I stopped posting on 3FC months ago because I was getting discouraged and I didn't feel like thinking about weight loss. I told myself that it didn't matter, that everything was fine. Well, I've finally admitted to myself that it's not fine, and that in order to hold myself accountable, I'll need to acknowledge this somewhere-- so here I am again.
I was always a scrawny kid, and then a fit teenager (I ran cross country and track), but then an injury in college forced me to slow down. I had suffered from an eating disorder for a few years, and then after I started eating normally the weight piled on. I was up to almost 150 pounds at one point, and at 5'4", it was pretty noticeable. Slowly, just from my metabolism getting back on track, I made it to about 136. I focused on losing weight about 4 years ago, but since I had never dieted the "proper" way before, I didn't know how much to eat. I settled in at about 132 and just decided to let things be.
Then a couple of years ago I got down to 124, and then ate my way back up to 129. I currently sit at 127 because I've made a couple of changes and the weight is starting to come off again. Exercise has never been my problem.
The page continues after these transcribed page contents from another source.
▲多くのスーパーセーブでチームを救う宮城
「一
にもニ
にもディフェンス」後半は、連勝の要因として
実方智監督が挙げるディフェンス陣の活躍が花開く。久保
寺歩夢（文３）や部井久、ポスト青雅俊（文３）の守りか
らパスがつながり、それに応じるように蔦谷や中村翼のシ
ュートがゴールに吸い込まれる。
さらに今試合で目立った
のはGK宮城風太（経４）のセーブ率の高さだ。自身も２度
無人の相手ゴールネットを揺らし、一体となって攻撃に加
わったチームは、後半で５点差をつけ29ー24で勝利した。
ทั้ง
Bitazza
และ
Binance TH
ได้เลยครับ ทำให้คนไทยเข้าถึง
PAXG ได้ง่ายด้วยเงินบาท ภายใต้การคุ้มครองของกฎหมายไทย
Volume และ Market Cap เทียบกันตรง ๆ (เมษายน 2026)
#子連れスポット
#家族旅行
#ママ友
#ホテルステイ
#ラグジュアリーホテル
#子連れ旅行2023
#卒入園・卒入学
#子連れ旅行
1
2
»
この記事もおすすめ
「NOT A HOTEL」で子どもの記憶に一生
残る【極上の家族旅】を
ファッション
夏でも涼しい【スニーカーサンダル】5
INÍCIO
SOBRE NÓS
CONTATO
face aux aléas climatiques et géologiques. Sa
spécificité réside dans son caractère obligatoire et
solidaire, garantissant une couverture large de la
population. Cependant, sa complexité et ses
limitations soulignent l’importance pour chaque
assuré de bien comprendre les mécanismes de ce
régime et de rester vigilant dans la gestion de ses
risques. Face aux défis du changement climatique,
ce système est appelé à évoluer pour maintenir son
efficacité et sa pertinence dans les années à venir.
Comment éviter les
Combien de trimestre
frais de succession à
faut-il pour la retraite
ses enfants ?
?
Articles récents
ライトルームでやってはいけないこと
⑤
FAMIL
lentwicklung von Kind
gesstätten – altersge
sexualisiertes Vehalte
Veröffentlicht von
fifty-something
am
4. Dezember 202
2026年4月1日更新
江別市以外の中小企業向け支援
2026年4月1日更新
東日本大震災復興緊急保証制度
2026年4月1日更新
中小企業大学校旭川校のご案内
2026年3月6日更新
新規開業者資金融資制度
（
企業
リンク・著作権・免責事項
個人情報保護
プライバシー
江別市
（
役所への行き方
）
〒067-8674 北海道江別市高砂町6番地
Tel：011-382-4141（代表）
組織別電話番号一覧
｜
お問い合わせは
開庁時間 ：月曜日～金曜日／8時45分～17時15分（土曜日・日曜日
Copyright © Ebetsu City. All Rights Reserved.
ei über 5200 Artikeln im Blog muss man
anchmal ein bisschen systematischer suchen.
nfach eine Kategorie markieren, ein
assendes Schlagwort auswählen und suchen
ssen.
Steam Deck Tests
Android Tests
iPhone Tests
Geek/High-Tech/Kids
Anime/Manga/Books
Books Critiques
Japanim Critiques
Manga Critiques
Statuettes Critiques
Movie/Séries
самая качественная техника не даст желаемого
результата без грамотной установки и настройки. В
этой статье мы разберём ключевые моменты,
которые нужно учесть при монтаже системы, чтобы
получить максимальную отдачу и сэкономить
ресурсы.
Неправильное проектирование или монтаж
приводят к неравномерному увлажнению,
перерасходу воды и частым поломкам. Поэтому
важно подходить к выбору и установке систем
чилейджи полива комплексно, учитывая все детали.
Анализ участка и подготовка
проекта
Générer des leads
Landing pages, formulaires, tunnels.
I run about 30-40 miles per week and spend some time cross training and weight training in the gym. My problem is food, plain and simple. Cake, candy, ice cream, pretty much everything that is high in empty calories and fat is my weakness.
Thanks to anyone that read all of that! When I was 5'3" and healthy (i.e. eating properly) I weighed about 114 pounds and was in excellent shape. I am 5'4" now and plan to get down to 118, however, that goal might be set higher or lower depending on how I look and feel. I am trying to get to a great running weight and if I go too low and my running suffers, I'll adjust accordingly.